A dish can not only be flavored by salt and pepper, but also with sounds. According to Professor Charles Spence. Charles Spence studies what consist the perfect meal. He says it’s more dependent on ‘everything else’ that surrounds the dish, rather than the food itself. For instance, music. Is it really possible to make food taste better with the right music?
Professor Charles Spence is head of the Crossmodal Research Laboratory, Department of Experimental Psychology at Oxford University. He is interested in neuroscience, especially as it relates to food and drink. This is a new field of research called gastrophysics, one that he describes in his latest book titled The Perfect Meal. What I find interesting is the connection between food and music, especially for Foodmelodies. What impact does the music you listen to have on the food taste. Can you really enhance the taste of food and drinks by making sure that the music matches the flavour?
The tongue is not the only way to taste the flavour, because your brains first make an expectation for the taste with observations with your eyes and nose. What we hear can also supress our ability to taste! The following interesting results are found in his research;
◊ Get the music right and research shows you will get 10-12% more enjoyment from whatever you are drinking or eating.
◊ What we hear can change what we taste. Change the music you listen to and may very well change the taste of whatever you are eating or drinking.
◊ Loud background noise supresses our ability to taste sweet and salty tastes, but can enhance our ability to taste umami.

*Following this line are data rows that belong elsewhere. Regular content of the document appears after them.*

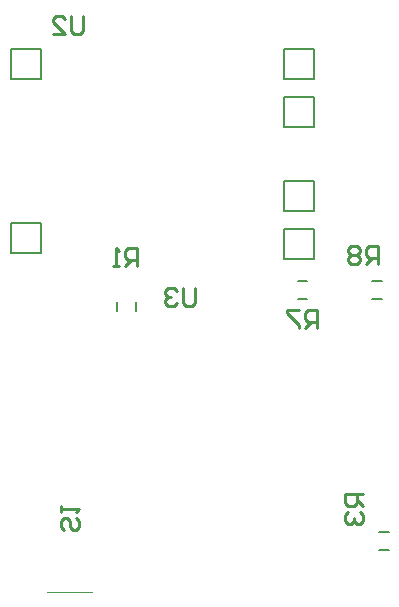
<source format=gbo>
G04*
G04 #@! TF.GenerationSoftware,Altium Limited,Altium Designer,22.0.2 (36)*
G04*
G04 Layer_Color=32896*
%FSLAX25Y25*%
%MOIN*%
G70*
G04*
G04 #@! TF.SameCoordinates,3FE311A2-DF91-43EC-BEA0-AB145DDAB98B*
G04*
G04*
G04 #@! TF.FilePolarity,Positive*
G04*
G01*
G75*
%ADD10C,0.01000*%
%ADD12C,0.00787*%
%ADD44C,0.00800*%
%ADD45C,0.00799*%
%ADD46C,0.00394*%
D10*
X233898Y237899D02*
Y232901D01*
X232899Y231901D01*
X230899D01*
X229900Y232901D01*
Y237899D01*
X223902Y231901D02*
X227900D01*
X223902Y235900D01*
Y236899D01*
X224901Y237899D01*
X226901D01*
X227900Y236899D01*
X231399Y70500D02*
X232399Y69500D01*
Y67501D01*
X231399Y66501D01*
X230400D01*
X229400Y67501D01*
Y69500D01*
X228400Y70500D01*
X227401D01*
X226401Y69500D01*
Y67501D01*
X227401Y66501D01*
X226401Y72499D02*
Y74499D01*
Y73499D01*
X232399D01*
X231399Y72499D01*
X271100Y147298D02*
Y142300D01*
X270100Y141300D01*
X268101D01*
X267101Y142300D01*
Y147298D01*
X265102Y146298D02*
X264102Y147298D01*
X262103D01*
X261103Y146298D01*
Y145299D01*
X262103Y144299D01*
X263103D01*
X262103D01*
X261103Y143299D01*
Y142300D01*
X262103Y141300D01*
X264102D01*
X265102Y142300D01*
X332100Y155100D02*
Y161098D01*
X329101D01*
X328101Y160098D01*
Y158099D01*
X329101Y157099D01*
X332100D01*
X330101D02*
X328101Y155100D01*
X326102Y160098D02*
X325102Y161098D01*
X323103D01*
X322103Y160098D01*
Y159099D01*
X323103Y158099D01*
X322103Y157099D01*
Y156100D01*
X323103Y155100D01*
X325102D01*
X326102Y156100D01*
Y157099D01*
X325102Y158099D01*
X326102Y159099D01*
Y160098D01*
X325102Y158099D02*
X323103D01*
X311999Y133910D02*
Y139908D01*
X308999D01*
X308000Y138909D01*
Y136909D01*
X308999Y135910D01*
X311999D01*
X309999D02*
X308000Y133910D01*
X306000Y139908D02*
X302002D01*
Y138909D01*
X306000Y134910D01*
Y133910D01*
X327177Y78690D02*
X321179D01*
Y75691D01*
X322179Y74691D01*
X324178D01*
X325178Y75691D01*
Y78690D01*
Y76690D02*
X327177Y74691D01*
X322179Y72692D02*
X321179Y71692D01*
Y69692D01*
X322179Y68693D01*
X323178D01*
X324178Y69692D01*
Y70692D01*
Y69692D01*
X325178Y68693D01*
X326177D01*
X327177Y69692D01*
Y71692D01*
X326177Y72692D01*
X251800Y154700D02*
Y160698D01*
X248801D01*
X247801Y159698D01*
Y157699D01*
X248801Y156699D01*
X251800D01*
X249801D02*
X247801Y154700D01*
X245802D02*
X243802D01*
X244802D01*
Y160698D01*
X245802Y159698D01*
D12*
X305425Y149567D02*
X308575D01*
X305425Y143465D02*
X308575D01*
X330251Y149567D02*
X333401D01*
X330251Y143465D02*
X333401D01*
X245350Y139429D02*
Y142579D01*
X251452Y139429D02*
Y142579D01*
X332631Y59941D02*
X335780D01*
X332631Y66043D02*
X335780D01*
D44*
X300800Y156800D02*
X310800D01*
Y164300D01*
X300800Y166800D02*
X310800D01*
X300800Y172800D02*
X310800D01*
Y180300D01*
X300800Y172800D02*
Y182800D01*
X310800D01*
X300800Y200800D02*
X310800D01*
Y208300D01*
X300800Y200800D02*
Y210800D01*
X310800D01*
X300800Y216800D02*
X310800D01*
Y224300D01*
X300800Y216800D02*
Y226800D01*
X310800D01*
X300800Y156800D02*
Y166800D01*
X219800Y158800D02*
Y166300D01*
Y216800D02*
Y224300D01*
X209800Y158800D02*
X219800D01*
X209800Y168800D02*
X219800D01*
X209800Y216800D02*
X219800D01*
X209800Y226800D02*
X219800D01*
X209800Y158800D02*
Y168800D01*
Y216800D02*
Y226800D01*
D45*
X310800Y164300D02*
Y166800D01*
Y180300D02*
Y182800D01*
Y208300D02*
Y210800D01*
Y224300D02*
Y226800D01*
X219800Y224300D02*
Y226800D01*
Y166300D02*
Y168800D01*
D46*
X221920Y45920D02*
X236880D01*
M02*

</source>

◊ Low-pitched sounds and the sound of bass intruments tend to bring out bitterness, while high-pitched piano or wind chimes will bring out the sweetness. Research shows 5-10% change in sweetness ratings not unusual.
◊ The latest research shows that Rachmaninoff’s Vocalise makes wine taste fruitier while listening to Debussy’s Jardin Sous la Pluie can make a wine taste 20% more acidic instead.
Why the background noise have different effects on different tastes is yet not known. Charles Spence says that one possible solution is suggested by Yan and Dando (2015). There may be some interference from the auditory nerves in those that transmit information about the taste of food and drinks from mouth to brain. Interestingly, a few years ago, researchers discovered the existence of direct neural connections between the ear and nose (Wesson & Nilson, 2010). Suggesting that specific kinds of loud sound might lead to a direct suppression of olfactory function. This merging of smell with sound some have wanted to call a new sense, and called it ‘smound’ (Peeples, 2010).
Noise and music can change your experience and enjoyment while your eating, or when you’re about to eat. For example in a restaurant, when the music is very loud, you’ll probably order something else on the menu, than when is music is very delicate. Yan & Dando found out that’s is much more likely that people order tomato juice in earplanes (85-90 dB), than when they’re on the ground. The loud noise supress the ability to taste sweetness and saltiness, but enhances the umami taste which can be found in drinks like a Bloody Mary. The noise in many restaurants are about 90-100 dB. That’s quite loud. No wonder that restaurant critics include noise ratings.
Is making food taste better through music possible (assuming that the background music isn’t too loud)? What impact does the music you listen to have on the taste of you’re eating or drinking. Can you really enhance the taste of food and drinks by making sure that the music matches the flavour? Research shown allready that listening to classical music makes wine (possibly other drinks) taste more expensive. If you want to bring out the authentic feel in a dish, make sure you match the music with the food or drink. French dish.. Play some French accordion music for example. Generally speaking, the more you like the music, the more you’ll like what you’re tasting. It’s called sensation transference, the idea is that we transfer what we feel about the music to what we think about the food and drink.
For me, the key between music and food is emotion. That’s why I started Foodmelodies. Charles Spence writes that the mood and emotion can be induced by listening to music, it can influence the drink and food taste. Uplifting music is always a good thing! After all, we taste with our minds, rather than just with our tongues. Getting the brain ready for flavour experience is more important than your tongue.
And it goes further than that! Multisensory science found out that there are links between music and taste for specific aromas and flavours. Also beyond music’s effect on taste, the beats per minute and loudness of the music can influence how quickly we eat and drink! I know it’s a lot of information, but so interesting, especially for me and Foodmelodies. Below I added a video from Professor Charles Spence and his talk about ‘The Perfect Meal’. It’s 50 minutes long, if you don’t have the time ( which I can totally understand), the food and music part begins at 24:40 minutes.
It turns out that what we hear changes our perception of food taste and how much we enjoy the experience of eating and drinking. Food and music is a match made in heaven and I can proudly say that my slogan is scientifically correct!
Foodmelodies, because the right music makes the dish more enjoyable!